The taxable amount in case of supply of goods and services shall include 
everything which constitutes consideration:

  • obtained or to be obtained by the supplier in return for the supply
  • from the customer or a third party, including subsidies directly linked to the price of the supply.

(Article 73 of VAT Directive)
Thus, if a plumber charges a customer a fee for servicing a washing machine plus the cost of travel to the customer’s premises, the taxable amount includes, along with the fee for the service, the recharge of travel costs.

What must be included and what not included in the taxable amount?

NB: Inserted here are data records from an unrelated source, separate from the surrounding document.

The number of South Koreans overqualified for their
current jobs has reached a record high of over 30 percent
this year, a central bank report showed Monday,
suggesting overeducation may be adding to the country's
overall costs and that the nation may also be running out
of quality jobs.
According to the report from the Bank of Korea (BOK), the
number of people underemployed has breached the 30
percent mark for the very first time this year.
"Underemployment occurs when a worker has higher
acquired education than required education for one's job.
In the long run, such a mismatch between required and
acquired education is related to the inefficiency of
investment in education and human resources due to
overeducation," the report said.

Included in the taxable amount

Not included in the taxable amount

  • Taxes, duties, levies and charges, excluding the VAT itself ;
  • incidental expenses, such as commissions, packing, transport and insurance costs that the supplier recharges to the customer;
  • subsidies directly linked to the price of the supply.
  • Price reductions by way of discount for early payment;
  • price discounts and rebates granted to the customer and obtained by him at the time of the supply; or
  • amounts received by a taxable person from the customer, as repayment of expenditure incurred in the name and on behalf of the customer, and entered in his books in a suspense account.

(Article 73, 78, 79 VAT Directive)

 

Currency considerations

If a foreign currency is used in the documents required for calculation of the taxable amount, the exchange rate will be the latest recorded selling rate at the time the VAT becomes due on that EU country’s most representative exchange market(s). EU countries may also use a rate determined by reference to that market (s).
Businesses may use instead the European Central Bank’s latest published exchange rate (using euro exchange rate for conversion between currencies other than euro). EU countries may require notifying them about using this option.
For certain categories of transactions or certain categories of taxable persons EU countries may decide to use the exchange rate based on EU customs rules for calculation of the customs value.